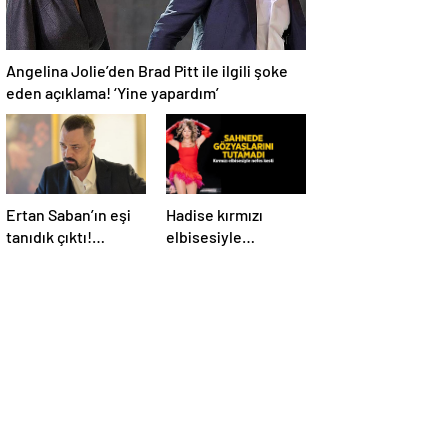
Angelina Jolie’den Brad Pitt ile ilgili şoke
eden açıklama! ‘Yine yapardım’
Ertan Saban’ın eşi
Hadise kırmızı
tanıdık çıktı!
elbisesiyle
Kendisi kadar ünlü
nefesleri kesti! İki
bir oyuncuymuş
kişiyi görünce
sahnede ağladı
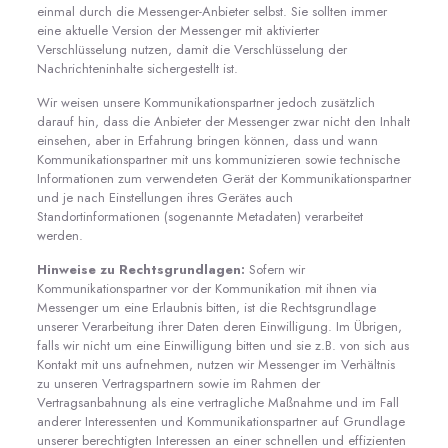
einmal durch die Messenger-Anbieter selbst. Sie sollten immer
eine aktuelle Version der Messenger mit aktivierter
Verschlüsselung nutzen, damit die Verschlüsselung der
Nachrichteninhalte sichergestellt ist.
Wir weisen unsere Kommunikationspartner jedoch zusätzlich
darauf hin, dass die Anbieter der Messenger zwar nicht den Inhalt
einsehen, aber in Erfahrung bringen können, dass und wann
Kommunikationspartner mit uns kommunizieren sowie technische
Informationen zum verwendeten Gerät der Kommunikationspartner
und je nach Einstellungen ihres Gerätes auch
Standortinformationen (sogenannte Metadaten) verarbeitet
werden.
Hinweise zu Rechtsgrundlagen:
Sofern wir
Kommunikationspartner vor der Kommunikation mit ihnen via
Messenger um eine Erlaubnis bitten, ist die Rechtsgrundlage
unserer Verarbeitung ihrer Daten deren Einwilligung. Im Übrigen,
falls wir nicht um eine Einwilligung bitten und sie z.B. von sich aus
Kontakt mit uns aufnehmen, nutzen wir Messenger im Verhältnis
zu unseren Vertragspartnern sowie im Rahmen der
Vertragsanbahnung als eine vertragliche Maßnahme und im Fall
anderer Interessenten und Kommunikationspartner auf Grundlage
unserer berechtigten Interessen an einer schnellen und effizienten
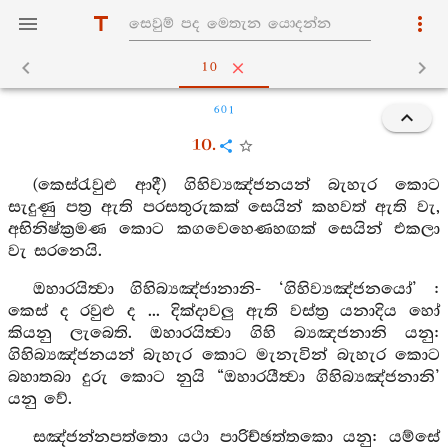
10
601
10.
(කෙස්රැවුළු ආදී) ගිහිව්‍යඤ්ජනයන් බැහැර කොට
සැදුණු පත්‍ර ඇති පරසතුරුකක් සෙයින් කහවත් ඇති වැ,
අභිනිෂ්ක්‍රමණ කොට කගවෙහෙණහඟක් සෙයින් එකලා
වැ සරනෙයි.
ඔහාරයිත්‍වා ගිහිබ්‍යඤ්ජානානි- ‘ගිහිව්‍යඤ්ජනයෝ’ :
කෙස් ද රවුළු ද ... දික්දාවලු ඇති වස්ත්‍ර යනාදිය හෝ
කියනු ලැබෙති. ඔහාරයිත්‍වා ගිහි බ්‍යඤජනානි යනු:
ගිහිබ්‍යඤ්ජනයන් බැහැර කොට මැනැවින් බැහැර කොට
බහාතබා දුරු කොට නුයි “ඔහාරයීත්‍වා ගිහිබ්‍යඤ්ජනානි’
යනු වේ.
සඤ්ජන්නපත්තො යථා පාරිච්ඡත්තකො යනු: යම්සේ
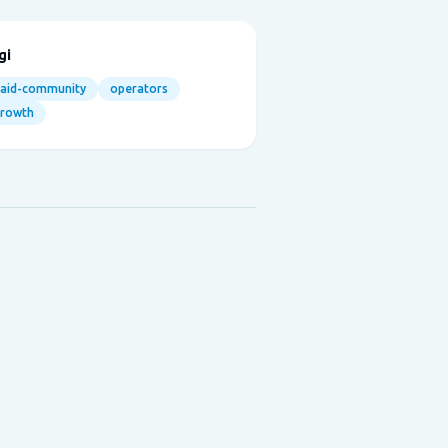
gi
aid-community
operators
growth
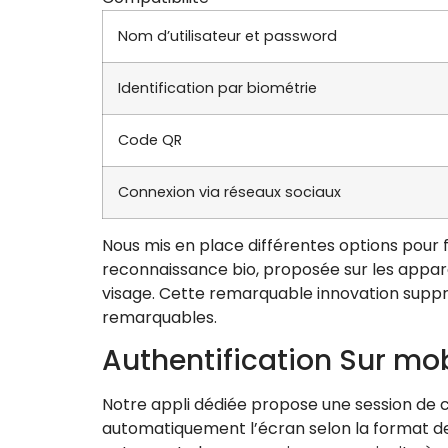
Nom d’utilisateur et password
Identification par biométrie
Code QR
Connexion via réseaux sociaux
Nous mis en place différentes options pour f
reconnaissance bio, proposée sur les appare
visage. Cette remarquable innovation suppr
remarquables.
Authentification Sur mo
Notre appli dédiée propose une session de co
automatiquement l’écran selon la format de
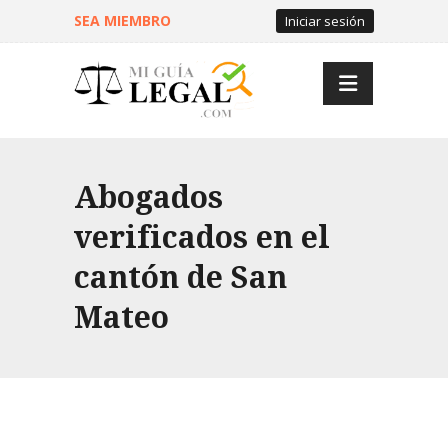
SEA MIEMBRO
Iniciar sesión
Abogados
verificados en el
cantón de San
Mateo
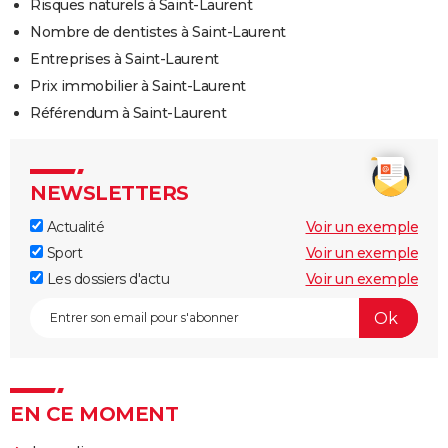
Risques naturels à Saint-Laurent
Nombre de dentistes à Saint-Laurent
Entreprises à Saint-Laurent
Prix immobilier à Saint-Laurent
Référendum à Saint-Laurent
NEWSLETTERS
Actualité
Voir un exemple
Sport
Voir un exemple
Les dossiers d'actu
Voir un exemple
EN CE MOMENT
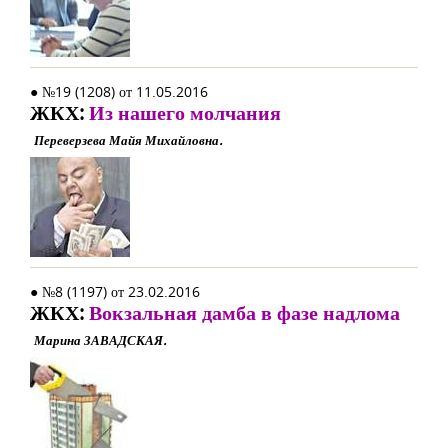
● №19 (1208) от 11.05.2016
ЖКХ:
Из нашего молчания
Переверзева Майя Михайловна.
● №8 (1197) от 23.02.2016
ЖКХ:
Вокзальная дамба в фазе надлома
Марина ЗАВАДСКАЯ.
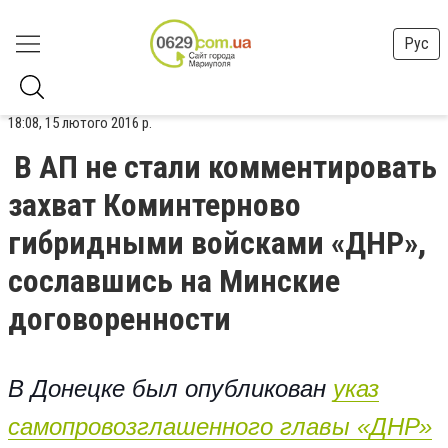
Рус
18:08, 15 лютого 2016 р.
В АП не стали комментировать
захват Коминтерново
гибридными войсками «ДНР»,
сославшись на Минские
договоренности
В Донецке был опубликован
указ
самопровозглашенного главы «ДНР»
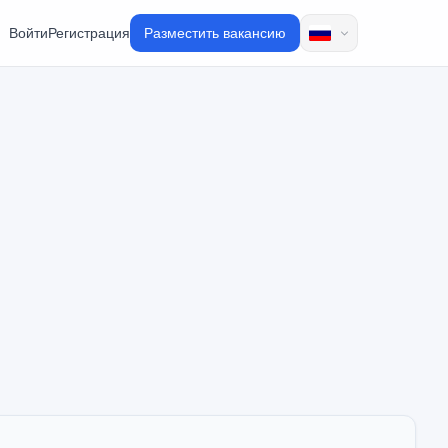
Войти
Регистрация
Разместить вакансию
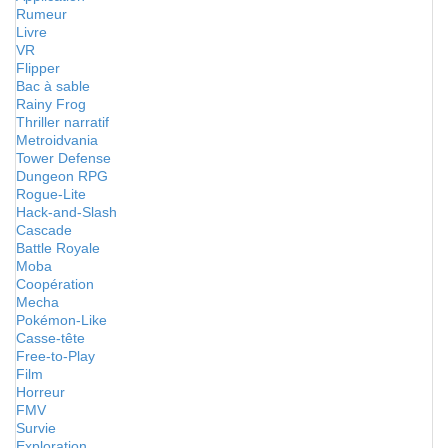
Rumeur
Livre
VR
Flipper
Bac à sable
Rainy Frog
Thriller narratif
Metroidvania
Tower Defense
Dungeon RPG
Rogue-Lite
Hack-and-Slash
Cascade
Battle Royale
Moba
Coopération
Mecha
Pokémon-Like
Casse-tête
Free-to-Play
Film
Horreur
FMV
Survie
Exploration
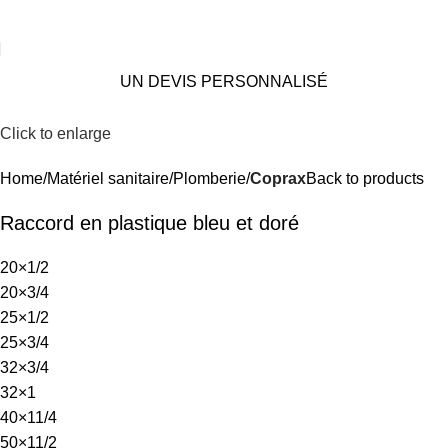
UN DEVIS PERSONNALISÉ
Click to enlarge
Home
Matériel sanitaire
Plomberie
Coprax
Back to products
Raccord en plastique bleu et doré
20×1/2
20×3/4
25×1/2
25×3/4
32×3/4
32×1
40×11/4
50×11/2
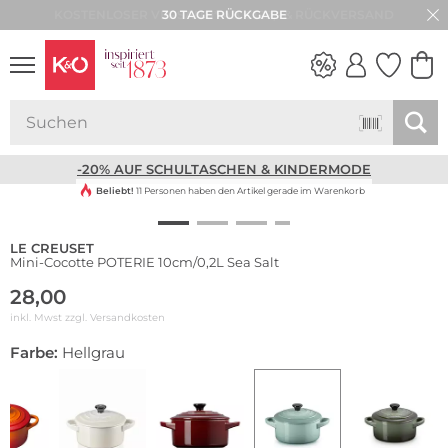
30 TAGE RÜCKGABE
NEW IN
WEDDING
VIBES
-20% AUF SCHULTASCHEN & KINDERMODE
Beliebt!
11 Personen haben den Artikel gerade im Warenkorb
LE CREUSET
Mini-Cocotte POTERIE 10cm/0,2L Sea Salt
28,00
inkl. Mwst zzgl.
Versandkosten
Farbe:
Hellgrau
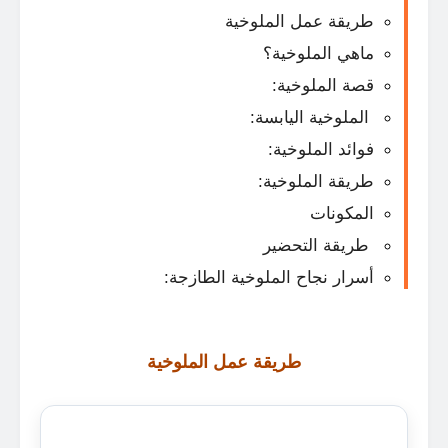
طريقة عمل الملوخية
ماهي الملوخية؟
قصة الملوخية:
الملوخية اليابسة:
فوائد الملوخية:
طريقة الملوخية:
المكونات
طريقة التحضير
أسرار نجاح الملوخية الطازجة:
طريقة عمل الملوخية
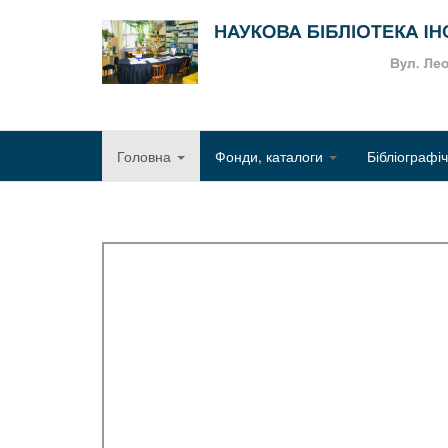
Головна
Фонди, каталоги
Бібліографі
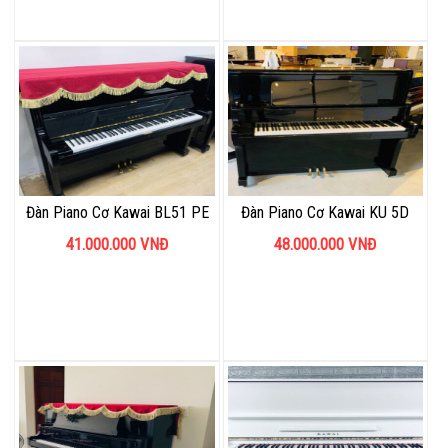
Đàn Piano Cơ Kawai BL51 PE
Đàn Piano Cơ Kawai KU 5D
41.000.000
VNĐ
48.000.000
VNĐ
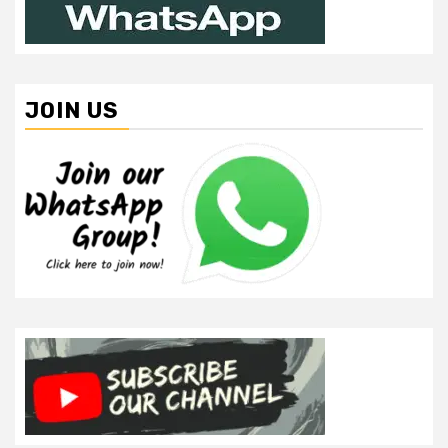
JOIN US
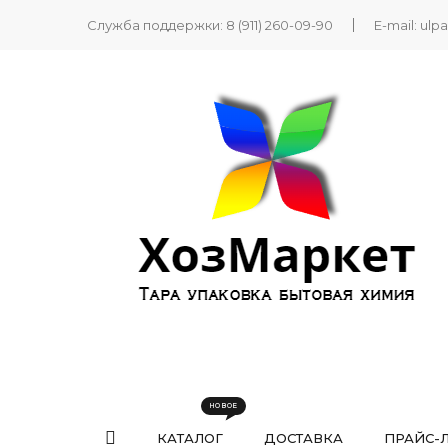
Служба поддержки:
8 (911) 260-09-90
E-mail:
ulp
КАТАЛОГ
ДОСТАВКА
ПРАЙС-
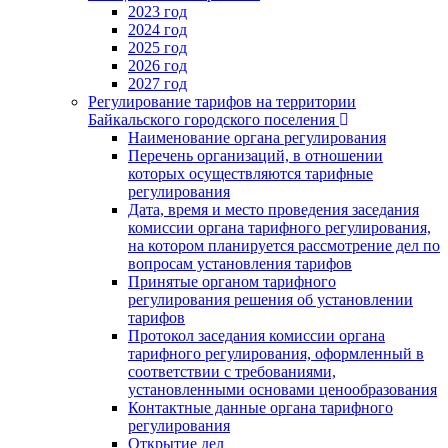
2023 год
2024 год
2025 год
2026 год
2027 год
Регулирование тарифов на территории
Байкальского городского поселения
Наименование органа регулирования
Перечень организаций, в отношении
которых осуществляются тарифные
регулирования
Дата, время и место проведения заседания
комиссии органа тарифного регулирования,
на котором планируется рассмотрение дел по
вопросам установления тарифов
Принятые органом тарифного
регулирования решения об установлении
тарифов
Протокол заседания комиссии органа
тарифного регулирования, оформленный в
соответствии с требованиями,
установленными основами ценообразования
Контактные данные органа тарифного
регулирования
Открытие дел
++++++++
YOUR GOAL: Your answer should consist of all lines above that include the string "регулирования".

SOLUTION FOR THIS EXERCISE:
Наименование органа регулирования
регулирования
комиссии органа тарифного регулирования,
регулирования решения об установлении
тарифного регулирования, оформленный в
регулирования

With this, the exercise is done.